Gaussian Bell-Curve – How to Force a Set of Numbers to a Gaussian Bell-Curve

algorithmsnormal distribution

(This relates to my programming question on Stack Overflow: Bell Curve Gaussian Algorithm (Python and/or C#).)

On Answers.com, I found this simple example:

  1. Find the arithmetic mean (average)
    => Sum of all values in the set, divided by the numbers of elements in the set
  2. Find the sum of the squares of all values in the set
  3. Divide output of (2) over the numbers of elements in the set
  4. Subtract the square of mean (1) from the output of (3)
  5. Take the square root of the outcome of (4)

Example: Set A={1,3,4,5,7}

  1. (1+3+4+5+7)/5 = 4
  2. (1*1+3*3+4*4+5*5+7*7)=1+9+16+25+49 = 100
  3. 100 / 5 = 20
  4. 20 – 4*4=20-16 = 4
  5. SQRT(4) = 2

(This comes from a post on wiki.answers.com.)

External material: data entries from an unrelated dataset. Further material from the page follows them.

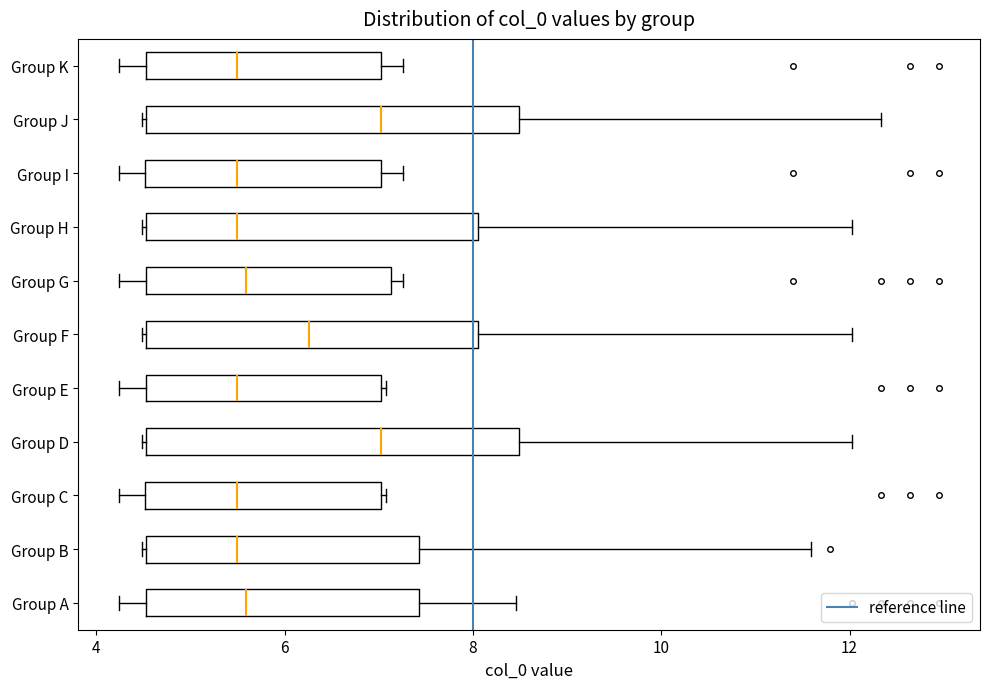

Reading bottom to top, read every box against the x-axis: the position of its median line, the range the box covers, and the ends of its whiskers. The values are not printed on the chart, so give them approximately, as read against the axis.

Group A: median 5.6, box 4.6 to 7.4, whiskers 4.2 to 8.4
Group B: median 5.4, box 4.6 to 7.4, whiskers 4.4 to 11.6
Group C: median 5.4, box 4.6 to 7.0, whiskers 4.2 to 7.0
Group D: median 7.0, box 4.6 to 8.4, whiskers 4.4 to 12.0
Group E: median 5.4, box 4.6 to 7.0, whiskers 4.2 to 7.0
Group F: median 6.2, box 4.6 to 8.0, whiskers 4.4 to 12.0
Group G: median 5.6, box 4.6 to 7.2, whiskers 4.2 to 7.2 (just right of the box's right edge)
Group H: median 5.4, box 4.6 to 8.0, whiskers 4.4 to 12.0
Group I: median 5.4, box 4.6 to 7.0, whiskers 4.2 to 7.2
Group J: median 7.0, box 4.6 to 8.4, whiskers 4.4 to 12.4
Group K: median 5.4, box 4.6 to 7.0, whiskers 4.2 to 7.2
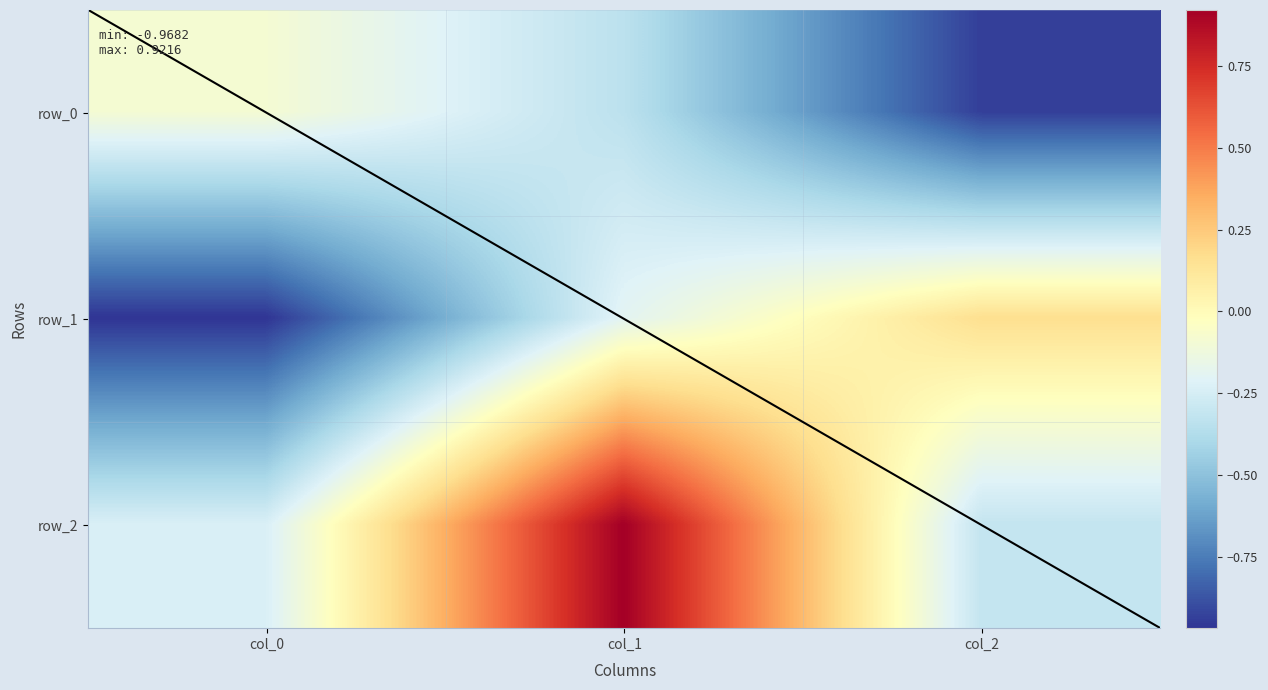

Reading left to right, extract all data points from this chart.

row_0: -0.1	-0.3	-0.9
row_1: -1.0	-0.2	0.2
row_2: -0.2	0.9	-0.3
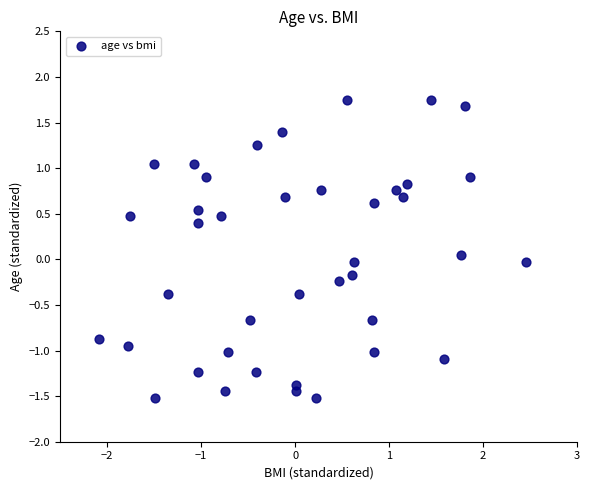

What is the range of Y values (max minus min)?

3.3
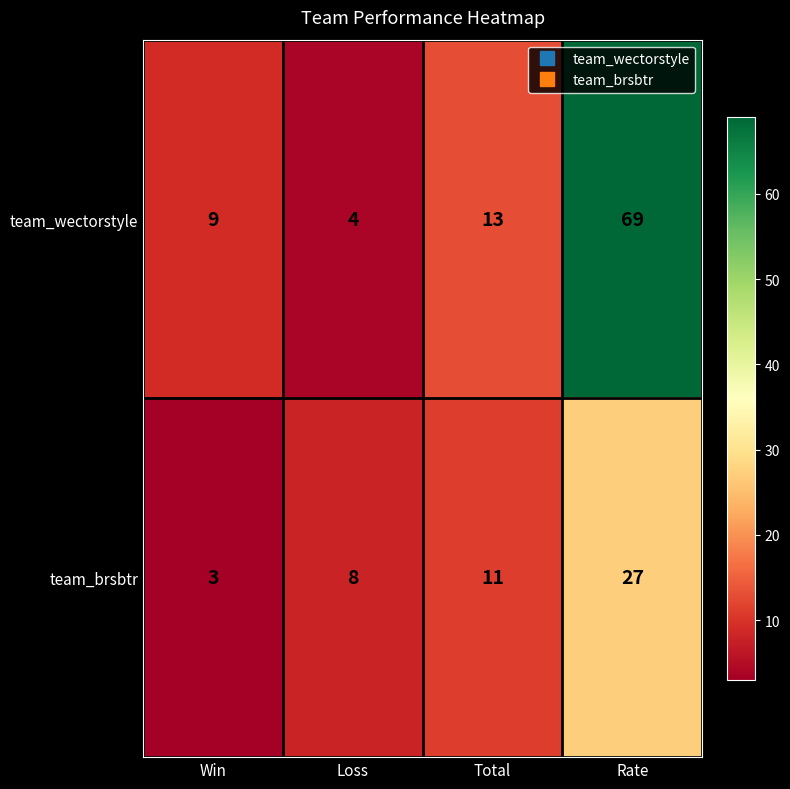

What is the difference between the maximum and minimum values in the team_wectorstyle series?

65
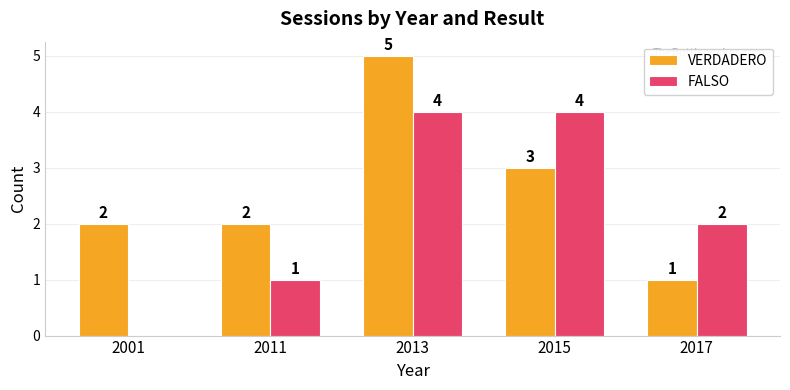

Where is VERDADERO nearest to the value 3?

2015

Now given all that, how can I fit the above data to a bell curve (such as a credit score) ranging from 200 to 800. Obviously the number 5 in the above set would be 500. But then what is the formula for determining what 3 should be on the same scale. Even though the original set Set A={1,3,4,5,7} is not a bell-curve, I want to force it into a bell-curve.

Imagine these are scores of 5 people. Next month the scores might change as follows: Set A2={1,2,4,5,9} (one guys loses a point, and the top guy gains two more points – the rich get richer and the poor get poorer). Then perhaps a new guy comes into the set: Set A3={1,2,4,5,8,9}.

Best Answer

A scaled range, like 200 to 800 (for SATs, e.g.), is just a change of units of measurement. (It works exactly like changing temperatures in Fahrenheit to those in Celsius.)

The middle value of 500 is intended to correspond to the average of the data. The range is intended to correspond to about 99.7% of the data when the data do follow a Normal distribution ("Bell curve"). It is guaranteed to include 8/9 of the data (Chebyshev's Inequality).

In this case, the formula 1-5 computes the standard deviation of the data. This is simply a new unit of measurement for the original data. It needs to correspond to 100 units in the new scale. Therefore, to convert an original value to the scaled value,

  • Subtract the average.

  • Divide by the standard deviation.

  • Multiply by 100.

  • Add 500.

If the result lies beyond the range $[200, 800]$ you can either use it as-is or "clamp" it to the range by rounding up to 200, down to 800.

In the example, using data $\{1,3,4,5,7\}$, the average is $4$ and the SD is $2$. Therefore, upon rescaling, $1$ becomes $(1 - 4)/2 * 100 + 500 = 350$. The entire rescaled dataset, computed similarly, is $\{350, 450, 500, 550, 650\}$.

When the original data are distributed in a distinctly non-normal way, you need another approach. You no longer compute an average or SD. Instead, put all the scores in order, from 1st (smallest) up to $n$th (largest). These are their ranks. Convert any rank $i$ into its percentage $(i-1/2)/n$. (In the example, $n=5$ and data are already in rank order $i=1,2,3,4,5$. Therefore their percentages are $1/10, 3/10, 5/10, 7/10, 9/10$, often written equivalently as $10\%, 30\%$, etc.) Corresponding to any percentage (between $0$ and $1$, necessarily) is a normal quantile. It is computed with the normal quantile function, which is closely related to the error function. (Simple numerical approximations are straightforward to code.) Its values, which typically will be between -3 and 3, have to be rescaled (just as before) to the range $[200, 800]$. Do this by first multiplying the normal quantile by 100 and then adding 500.

The normal quantile function is available in many computing platforms, including spreadsheets (Excel's normsinv, for instance). For example, the normal quantiles (or "normal scores") for the data $\{1,3,4,5,7\}$ are $\{372, 448, 500, 552, 628\}$.

This "normal scoring" approach will always give scores between 200 and 800 when you have 370 or fewer values. When you have 1111 or fewer values, all but the highest and lowest will have scores between 200 and 800.